Sébastien took me through the first of the prayer rooms. It was crowded on a Thursday night, the men all in white skullcaps, listening to a recitation in the Arabic of the Koran relayed through the adjoining rooms by small speakers. The walls were covered with gilded framed Koranic verses, with the slightly crazed faces of former leaders caught by ancient cameras long ago. The men began to kneel and incline forward in prayer. Sébastien and I moved into other rooms until we were in a kind of salon next to the main prayer room. Into this heavily embellished salon the practitioners were flowing as they tried to press their way into the room beyond. An imam read there before a wall of dark blue Iznik tiles, amid lamps fringed with green glass beads.

The room filled with men, locals in jeans and work shirts,
their heads in white caps. On these walls there were racks of ancient flutes, framed calligraphy, old paintings of Constantinople, shelves with a ceramic decorative scimitar, and a glass cube with Koranic quotations. The men began to form lines, but others sat on the little sofas against the walls. In the main room, the recitations had ended and a chanting had begun—a slow repetition of what sounded like the words “
allahallah
.”

As all the men repeated it, they slowly turned their heads to the left and then to the right, dipping their foreheads down on the beat and the first syllable of the word
allah
.

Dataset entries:
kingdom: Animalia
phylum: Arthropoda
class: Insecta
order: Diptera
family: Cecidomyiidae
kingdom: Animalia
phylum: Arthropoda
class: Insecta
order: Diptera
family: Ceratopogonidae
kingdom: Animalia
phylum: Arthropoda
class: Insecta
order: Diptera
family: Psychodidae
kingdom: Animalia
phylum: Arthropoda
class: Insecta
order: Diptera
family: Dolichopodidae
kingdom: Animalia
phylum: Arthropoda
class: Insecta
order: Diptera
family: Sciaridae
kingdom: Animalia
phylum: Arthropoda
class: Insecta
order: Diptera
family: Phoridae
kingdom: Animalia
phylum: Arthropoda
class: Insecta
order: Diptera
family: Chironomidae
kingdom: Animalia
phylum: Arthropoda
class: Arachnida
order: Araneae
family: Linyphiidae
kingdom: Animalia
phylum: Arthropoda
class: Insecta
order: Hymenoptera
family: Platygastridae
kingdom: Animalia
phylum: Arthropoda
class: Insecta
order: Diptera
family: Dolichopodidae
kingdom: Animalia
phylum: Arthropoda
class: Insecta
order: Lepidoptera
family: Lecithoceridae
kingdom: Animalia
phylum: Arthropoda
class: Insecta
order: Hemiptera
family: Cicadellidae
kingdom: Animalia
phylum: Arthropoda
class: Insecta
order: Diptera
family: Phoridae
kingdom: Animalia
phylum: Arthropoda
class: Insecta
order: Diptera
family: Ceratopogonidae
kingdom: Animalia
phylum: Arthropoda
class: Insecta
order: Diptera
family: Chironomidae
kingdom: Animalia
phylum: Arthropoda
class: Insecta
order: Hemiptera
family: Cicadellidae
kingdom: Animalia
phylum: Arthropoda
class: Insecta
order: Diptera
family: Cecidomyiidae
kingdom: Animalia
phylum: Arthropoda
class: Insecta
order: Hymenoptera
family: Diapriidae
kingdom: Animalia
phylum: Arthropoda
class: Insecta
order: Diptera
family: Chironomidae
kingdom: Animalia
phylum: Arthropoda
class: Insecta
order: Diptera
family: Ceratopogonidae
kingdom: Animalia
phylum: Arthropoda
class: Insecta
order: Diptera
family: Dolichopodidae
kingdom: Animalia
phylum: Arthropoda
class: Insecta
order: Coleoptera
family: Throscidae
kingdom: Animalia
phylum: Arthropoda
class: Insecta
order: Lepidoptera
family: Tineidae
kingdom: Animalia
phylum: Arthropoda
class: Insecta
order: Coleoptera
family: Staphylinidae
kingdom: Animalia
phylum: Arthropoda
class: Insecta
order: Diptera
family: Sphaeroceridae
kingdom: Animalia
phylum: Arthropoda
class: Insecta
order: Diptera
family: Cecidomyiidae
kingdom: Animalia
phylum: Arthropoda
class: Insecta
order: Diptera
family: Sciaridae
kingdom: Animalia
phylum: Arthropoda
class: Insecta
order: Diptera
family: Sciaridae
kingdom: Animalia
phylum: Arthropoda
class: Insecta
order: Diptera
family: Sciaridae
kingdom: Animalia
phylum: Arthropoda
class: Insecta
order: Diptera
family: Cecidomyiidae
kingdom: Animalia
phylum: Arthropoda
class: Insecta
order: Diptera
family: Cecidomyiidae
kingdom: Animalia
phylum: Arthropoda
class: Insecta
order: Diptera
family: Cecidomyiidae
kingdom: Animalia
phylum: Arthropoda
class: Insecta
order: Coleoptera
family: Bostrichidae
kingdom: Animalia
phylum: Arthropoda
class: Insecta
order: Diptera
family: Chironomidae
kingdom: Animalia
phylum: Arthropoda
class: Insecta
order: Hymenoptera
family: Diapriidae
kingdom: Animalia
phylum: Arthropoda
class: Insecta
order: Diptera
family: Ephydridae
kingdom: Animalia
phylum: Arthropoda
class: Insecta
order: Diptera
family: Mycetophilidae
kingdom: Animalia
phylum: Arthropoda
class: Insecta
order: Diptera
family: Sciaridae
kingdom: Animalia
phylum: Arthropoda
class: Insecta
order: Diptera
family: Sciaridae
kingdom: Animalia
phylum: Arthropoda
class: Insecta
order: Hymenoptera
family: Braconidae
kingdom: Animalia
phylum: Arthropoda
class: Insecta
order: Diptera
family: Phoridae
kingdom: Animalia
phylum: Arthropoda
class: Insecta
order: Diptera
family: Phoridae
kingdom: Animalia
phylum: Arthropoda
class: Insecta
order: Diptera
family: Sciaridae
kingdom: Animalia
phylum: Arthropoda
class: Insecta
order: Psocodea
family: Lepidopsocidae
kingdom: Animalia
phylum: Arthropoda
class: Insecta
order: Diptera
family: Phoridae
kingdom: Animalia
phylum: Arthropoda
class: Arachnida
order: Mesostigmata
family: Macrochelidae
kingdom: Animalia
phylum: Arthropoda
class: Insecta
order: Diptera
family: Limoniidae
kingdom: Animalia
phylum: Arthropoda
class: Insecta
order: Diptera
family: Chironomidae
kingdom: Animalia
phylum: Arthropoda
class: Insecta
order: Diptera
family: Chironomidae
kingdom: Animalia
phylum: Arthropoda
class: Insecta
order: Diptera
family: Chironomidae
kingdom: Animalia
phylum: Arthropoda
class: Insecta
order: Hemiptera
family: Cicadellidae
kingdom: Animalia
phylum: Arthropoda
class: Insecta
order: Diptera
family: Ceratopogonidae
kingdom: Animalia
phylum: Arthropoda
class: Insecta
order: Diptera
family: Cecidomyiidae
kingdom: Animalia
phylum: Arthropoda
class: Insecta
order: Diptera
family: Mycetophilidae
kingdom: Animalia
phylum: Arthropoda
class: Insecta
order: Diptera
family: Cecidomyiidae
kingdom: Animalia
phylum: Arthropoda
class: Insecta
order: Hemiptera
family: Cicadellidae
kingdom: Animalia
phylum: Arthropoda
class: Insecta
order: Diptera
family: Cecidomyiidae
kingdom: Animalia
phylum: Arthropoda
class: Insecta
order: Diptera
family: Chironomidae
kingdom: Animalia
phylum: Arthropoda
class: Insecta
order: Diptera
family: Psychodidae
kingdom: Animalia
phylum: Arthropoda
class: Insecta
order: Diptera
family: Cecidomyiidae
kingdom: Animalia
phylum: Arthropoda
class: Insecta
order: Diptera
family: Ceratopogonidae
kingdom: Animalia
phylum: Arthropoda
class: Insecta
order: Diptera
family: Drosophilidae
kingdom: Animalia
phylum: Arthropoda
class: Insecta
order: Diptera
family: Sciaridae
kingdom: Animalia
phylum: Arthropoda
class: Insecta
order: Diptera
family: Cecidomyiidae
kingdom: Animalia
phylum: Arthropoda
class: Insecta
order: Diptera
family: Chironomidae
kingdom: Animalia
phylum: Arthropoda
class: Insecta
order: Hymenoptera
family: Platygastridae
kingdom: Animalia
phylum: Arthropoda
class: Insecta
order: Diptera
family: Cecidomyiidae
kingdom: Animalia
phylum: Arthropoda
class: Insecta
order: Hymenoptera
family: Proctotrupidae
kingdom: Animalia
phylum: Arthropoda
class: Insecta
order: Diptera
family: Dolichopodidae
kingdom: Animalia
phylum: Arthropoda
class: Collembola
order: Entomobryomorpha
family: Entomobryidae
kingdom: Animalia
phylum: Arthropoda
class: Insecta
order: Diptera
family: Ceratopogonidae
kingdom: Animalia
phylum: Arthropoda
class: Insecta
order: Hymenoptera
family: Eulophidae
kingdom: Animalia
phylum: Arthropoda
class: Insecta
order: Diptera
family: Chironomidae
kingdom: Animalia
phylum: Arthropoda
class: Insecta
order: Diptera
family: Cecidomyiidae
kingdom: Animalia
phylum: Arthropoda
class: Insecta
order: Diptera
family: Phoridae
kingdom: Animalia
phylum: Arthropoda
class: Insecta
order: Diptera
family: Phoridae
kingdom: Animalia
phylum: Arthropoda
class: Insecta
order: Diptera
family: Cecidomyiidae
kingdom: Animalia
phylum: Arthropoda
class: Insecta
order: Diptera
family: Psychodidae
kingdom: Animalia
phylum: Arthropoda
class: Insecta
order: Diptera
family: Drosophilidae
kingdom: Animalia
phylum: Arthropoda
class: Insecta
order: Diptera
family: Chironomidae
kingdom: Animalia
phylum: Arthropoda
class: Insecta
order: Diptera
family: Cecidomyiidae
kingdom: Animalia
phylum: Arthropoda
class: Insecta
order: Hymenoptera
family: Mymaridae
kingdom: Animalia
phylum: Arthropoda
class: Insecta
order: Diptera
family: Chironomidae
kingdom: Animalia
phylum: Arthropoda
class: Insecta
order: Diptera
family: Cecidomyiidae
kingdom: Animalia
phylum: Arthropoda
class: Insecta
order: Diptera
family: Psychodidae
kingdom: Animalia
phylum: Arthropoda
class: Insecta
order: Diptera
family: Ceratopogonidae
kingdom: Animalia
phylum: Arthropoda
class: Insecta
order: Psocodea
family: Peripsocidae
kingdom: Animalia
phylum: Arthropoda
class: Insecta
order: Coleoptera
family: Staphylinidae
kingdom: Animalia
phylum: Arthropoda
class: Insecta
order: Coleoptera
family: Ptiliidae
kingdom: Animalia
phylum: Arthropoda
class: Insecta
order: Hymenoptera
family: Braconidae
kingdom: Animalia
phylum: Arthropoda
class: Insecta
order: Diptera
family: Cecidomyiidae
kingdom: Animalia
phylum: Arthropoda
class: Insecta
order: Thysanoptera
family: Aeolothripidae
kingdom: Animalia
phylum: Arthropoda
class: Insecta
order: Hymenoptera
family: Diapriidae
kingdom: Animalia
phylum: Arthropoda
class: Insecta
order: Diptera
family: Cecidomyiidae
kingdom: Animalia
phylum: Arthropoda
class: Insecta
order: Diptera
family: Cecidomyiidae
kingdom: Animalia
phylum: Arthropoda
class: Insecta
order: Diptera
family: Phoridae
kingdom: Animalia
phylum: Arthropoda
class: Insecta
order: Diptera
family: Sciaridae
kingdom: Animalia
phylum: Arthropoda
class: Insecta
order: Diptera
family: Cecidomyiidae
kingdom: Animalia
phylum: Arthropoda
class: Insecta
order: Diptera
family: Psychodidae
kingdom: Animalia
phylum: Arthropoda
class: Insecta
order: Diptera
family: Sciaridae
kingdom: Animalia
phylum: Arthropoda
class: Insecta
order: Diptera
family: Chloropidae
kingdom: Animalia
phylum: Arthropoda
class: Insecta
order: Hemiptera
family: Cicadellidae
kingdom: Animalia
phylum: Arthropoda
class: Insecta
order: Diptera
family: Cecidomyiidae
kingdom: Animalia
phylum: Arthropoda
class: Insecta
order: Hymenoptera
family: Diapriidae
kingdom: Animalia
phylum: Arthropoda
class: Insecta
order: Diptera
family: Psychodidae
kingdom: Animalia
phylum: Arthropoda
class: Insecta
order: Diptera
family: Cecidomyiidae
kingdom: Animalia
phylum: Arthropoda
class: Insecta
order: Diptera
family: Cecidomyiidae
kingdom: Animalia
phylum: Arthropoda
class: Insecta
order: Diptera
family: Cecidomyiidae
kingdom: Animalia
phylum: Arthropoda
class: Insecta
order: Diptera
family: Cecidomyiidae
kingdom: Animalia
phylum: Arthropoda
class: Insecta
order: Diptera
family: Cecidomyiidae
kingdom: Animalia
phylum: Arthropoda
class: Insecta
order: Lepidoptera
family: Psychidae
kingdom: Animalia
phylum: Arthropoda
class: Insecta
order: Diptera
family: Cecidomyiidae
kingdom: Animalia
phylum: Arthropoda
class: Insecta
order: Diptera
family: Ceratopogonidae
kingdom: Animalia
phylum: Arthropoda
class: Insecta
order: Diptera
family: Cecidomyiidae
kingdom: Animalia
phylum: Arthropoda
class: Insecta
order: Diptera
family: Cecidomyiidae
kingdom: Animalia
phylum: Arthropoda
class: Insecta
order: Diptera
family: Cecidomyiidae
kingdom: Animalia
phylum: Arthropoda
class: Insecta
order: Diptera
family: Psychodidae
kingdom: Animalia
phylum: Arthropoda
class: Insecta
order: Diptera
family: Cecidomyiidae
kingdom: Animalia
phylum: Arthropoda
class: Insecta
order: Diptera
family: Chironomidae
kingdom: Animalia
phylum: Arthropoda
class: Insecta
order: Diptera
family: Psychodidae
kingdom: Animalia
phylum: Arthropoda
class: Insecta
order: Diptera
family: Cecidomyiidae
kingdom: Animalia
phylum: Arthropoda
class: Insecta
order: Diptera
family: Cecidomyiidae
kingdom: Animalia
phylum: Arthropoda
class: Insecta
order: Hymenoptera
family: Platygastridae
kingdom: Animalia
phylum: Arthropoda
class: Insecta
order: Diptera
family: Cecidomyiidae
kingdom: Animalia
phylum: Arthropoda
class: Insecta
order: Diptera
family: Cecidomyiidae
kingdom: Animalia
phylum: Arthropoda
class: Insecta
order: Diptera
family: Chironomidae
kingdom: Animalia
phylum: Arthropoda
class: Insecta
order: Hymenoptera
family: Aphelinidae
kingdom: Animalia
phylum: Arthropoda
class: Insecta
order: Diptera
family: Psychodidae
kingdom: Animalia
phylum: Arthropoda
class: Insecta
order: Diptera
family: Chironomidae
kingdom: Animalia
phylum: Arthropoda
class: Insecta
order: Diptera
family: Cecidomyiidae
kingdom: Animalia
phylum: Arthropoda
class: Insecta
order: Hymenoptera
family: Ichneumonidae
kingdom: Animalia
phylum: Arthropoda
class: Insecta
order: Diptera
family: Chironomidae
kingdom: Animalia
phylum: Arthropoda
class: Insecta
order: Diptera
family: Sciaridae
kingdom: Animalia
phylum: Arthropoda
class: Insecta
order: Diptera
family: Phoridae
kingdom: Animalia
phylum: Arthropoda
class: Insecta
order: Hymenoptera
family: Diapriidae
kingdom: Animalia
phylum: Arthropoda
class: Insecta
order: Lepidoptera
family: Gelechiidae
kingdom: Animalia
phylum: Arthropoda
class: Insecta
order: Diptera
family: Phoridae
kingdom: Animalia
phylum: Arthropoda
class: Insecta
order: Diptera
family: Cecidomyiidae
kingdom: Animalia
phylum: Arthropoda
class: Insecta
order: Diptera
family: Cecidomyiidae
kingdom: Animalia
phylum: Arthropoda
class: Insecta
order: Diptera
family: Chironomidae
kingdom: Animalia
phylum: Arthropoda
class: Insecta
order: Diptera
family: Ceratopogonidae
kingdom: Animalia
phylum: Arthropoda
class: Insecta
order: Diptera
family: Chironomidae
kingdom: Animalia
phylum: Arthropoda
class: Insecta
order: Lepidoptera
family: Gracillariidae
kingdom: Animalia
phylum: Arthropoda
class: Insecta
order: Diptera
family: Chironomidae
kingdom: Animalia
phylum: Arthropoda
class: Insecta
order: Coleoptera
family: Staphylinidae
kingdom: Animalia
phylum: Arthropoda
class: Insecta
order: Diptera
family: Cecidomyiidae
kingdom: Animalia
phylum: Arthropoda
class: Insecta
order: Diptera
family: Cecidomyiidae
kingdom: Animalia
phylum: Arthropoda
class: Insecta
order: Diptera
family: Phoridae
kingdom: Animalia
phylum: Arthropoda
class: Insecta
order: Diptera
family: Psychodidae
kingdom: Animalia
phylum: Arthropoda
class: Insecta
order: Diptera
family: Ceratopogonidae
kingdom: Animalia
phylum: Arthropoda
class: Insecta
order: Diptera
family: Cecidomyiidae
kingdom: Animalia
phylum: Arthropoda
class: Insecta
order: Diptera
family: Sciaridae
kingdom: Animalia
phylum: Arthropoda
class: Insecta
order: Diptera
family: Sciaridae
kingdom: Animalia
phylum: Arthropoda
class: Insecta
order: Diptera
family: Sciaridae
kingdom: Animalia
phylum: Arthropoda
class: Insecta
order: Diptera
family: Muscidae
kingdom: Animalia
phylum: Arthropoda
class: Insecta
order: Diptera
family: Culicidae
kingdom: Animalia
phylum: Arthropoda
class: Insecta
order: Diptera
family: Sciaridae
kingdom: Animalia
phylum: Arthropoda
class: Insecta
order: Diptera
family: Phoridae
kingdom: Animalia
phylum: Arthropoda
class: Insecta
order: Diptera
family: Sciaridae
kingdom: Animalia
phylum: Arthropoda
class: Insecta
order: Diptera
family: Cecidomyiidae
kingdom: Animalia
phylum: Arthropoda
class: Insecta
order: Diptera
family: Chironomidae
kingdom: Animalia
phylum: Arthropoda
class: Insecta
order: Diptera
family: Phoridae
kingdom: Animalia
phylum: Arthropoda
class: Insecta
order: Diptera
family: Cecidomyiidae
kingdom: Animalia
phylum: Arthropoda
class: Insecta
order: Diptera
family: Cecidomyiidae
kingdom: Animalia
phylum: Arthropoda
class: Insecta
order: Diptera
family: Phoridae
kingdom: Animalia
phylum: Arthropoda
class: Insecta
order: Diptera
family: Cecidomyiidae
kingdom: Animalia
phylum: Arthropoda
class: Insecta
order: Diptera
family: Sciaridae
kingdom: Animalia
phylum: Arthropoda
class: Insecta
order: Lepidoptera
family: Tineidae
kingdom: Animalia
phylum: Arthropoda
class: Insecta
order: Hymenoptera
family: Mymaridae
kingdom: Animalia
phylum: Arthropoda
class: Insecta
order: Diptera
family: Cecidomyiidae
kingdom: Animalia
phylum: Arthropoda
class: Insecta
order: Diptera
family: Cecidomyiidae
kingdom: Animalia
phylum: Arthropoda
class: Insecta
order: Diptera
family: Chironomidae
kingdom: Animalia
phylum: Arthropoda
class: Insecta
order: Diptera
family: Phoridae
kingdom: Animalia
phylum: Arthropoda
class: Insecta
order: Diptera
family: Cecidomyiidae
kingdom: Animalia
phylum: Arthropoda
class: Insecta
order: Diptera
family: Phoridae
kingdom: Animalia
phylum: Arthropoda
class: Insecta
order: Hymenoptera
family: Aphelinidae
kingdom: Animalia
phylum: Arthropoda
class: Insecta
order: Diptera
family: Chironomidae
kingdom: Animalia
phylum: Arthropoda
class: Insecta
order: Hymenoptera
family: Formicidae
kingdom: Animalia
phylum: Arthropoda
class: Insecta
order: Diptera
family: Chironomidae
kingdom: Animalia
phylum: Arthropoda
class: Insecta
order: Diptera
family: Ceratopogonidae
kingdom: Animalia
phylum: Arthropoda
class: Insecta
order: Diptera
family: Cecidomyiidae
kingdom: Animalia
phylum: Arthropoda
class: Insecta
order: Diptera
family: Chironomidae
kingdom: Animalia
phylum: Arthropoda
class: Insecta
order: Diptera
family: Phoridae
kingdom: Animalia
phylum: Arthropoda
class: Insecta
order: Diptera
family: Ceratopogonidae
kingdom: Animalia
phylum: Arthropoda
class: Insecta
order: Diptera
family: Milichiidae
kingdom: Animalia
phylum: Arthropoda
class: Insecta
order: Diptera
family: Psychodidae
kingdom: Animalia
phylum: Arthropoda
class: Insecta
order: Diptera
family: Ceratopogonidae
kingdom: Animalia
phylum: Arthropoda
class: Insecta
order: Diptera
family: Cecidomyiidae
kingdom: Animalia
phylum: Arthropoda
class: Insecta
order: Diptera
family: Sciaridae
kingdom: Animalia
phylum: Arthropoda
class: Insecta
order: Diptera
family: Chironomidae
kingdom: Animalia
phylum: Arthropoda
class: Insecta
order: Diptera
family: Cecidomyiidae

**WHAT YOU HAVE TO DO:**
In the passage about the prayer rooms, what was on the wall in front of which the imam read?

**WRITTEN SOLUTION:**
Dark blue Iznik tiles.